Work item
Pictures in the data must not be copied, but everything else should be output exactly.

START Given records

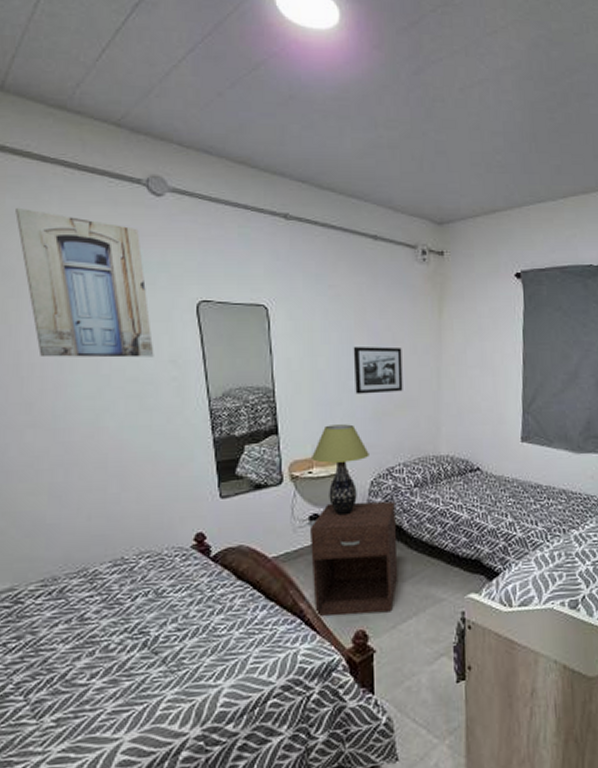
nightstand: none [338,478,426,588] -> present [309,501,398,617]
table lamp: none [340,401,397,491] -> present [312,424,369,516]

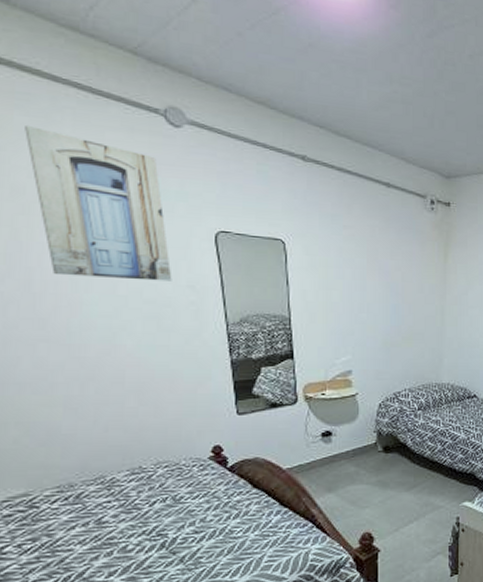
nightstand: present [309,501,398,617] -> none [321,422,402,522]
table lamp: present [312,424,369,516] -> none [325,352,378,433]
picture frame: present [353,347,403,394] -> none [365,283,410,327]

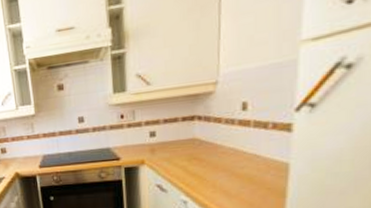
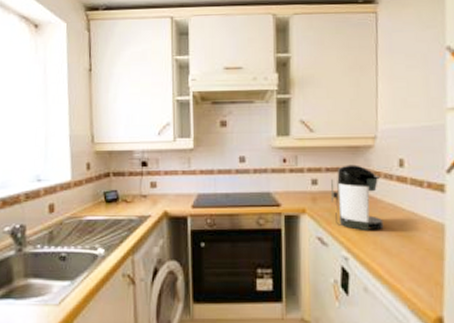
coffee maker: none [169,113,223,176] -> present [330,165,384,230]

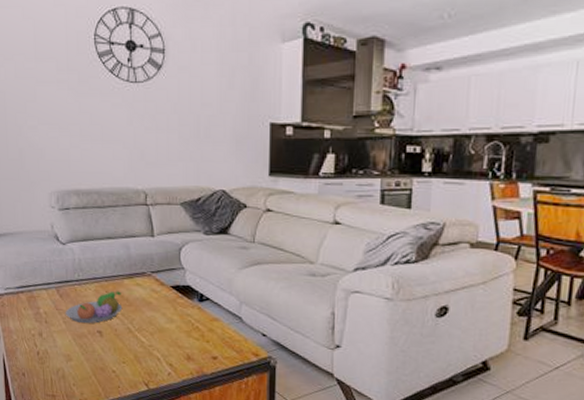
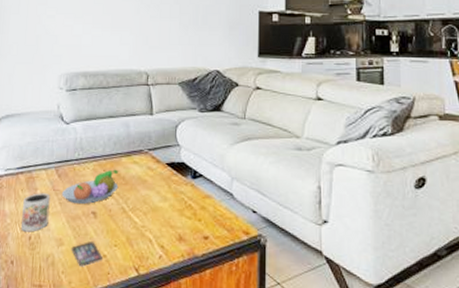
mug: none [27,311,55,348] -> present [21,193,50,232]
smartphone: none [80,358,112,381] -> present [71,242,102,267]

END Given records

Exercise answer
nightstand: none [338,478,426,588] -> present [309,501,398,617]
table lamp: none [340,401,397,491] -> present [312,424,369,516]

nightstand: present [309,501,398,617] -> none [321,422,402,522]
table lamp: present [312,424,369,516] -> none [325,352,378,433]
picture frame: present [353,347,403,394] -> none [365,283,410,327]

coffee maker: none [169,113,223,176] -> present [330,165,384,230]

mug: none [27,311,55,348] -> present [21,193,50,232]
smartphone: none [80,358,112,381] -> present [71,242,102,267]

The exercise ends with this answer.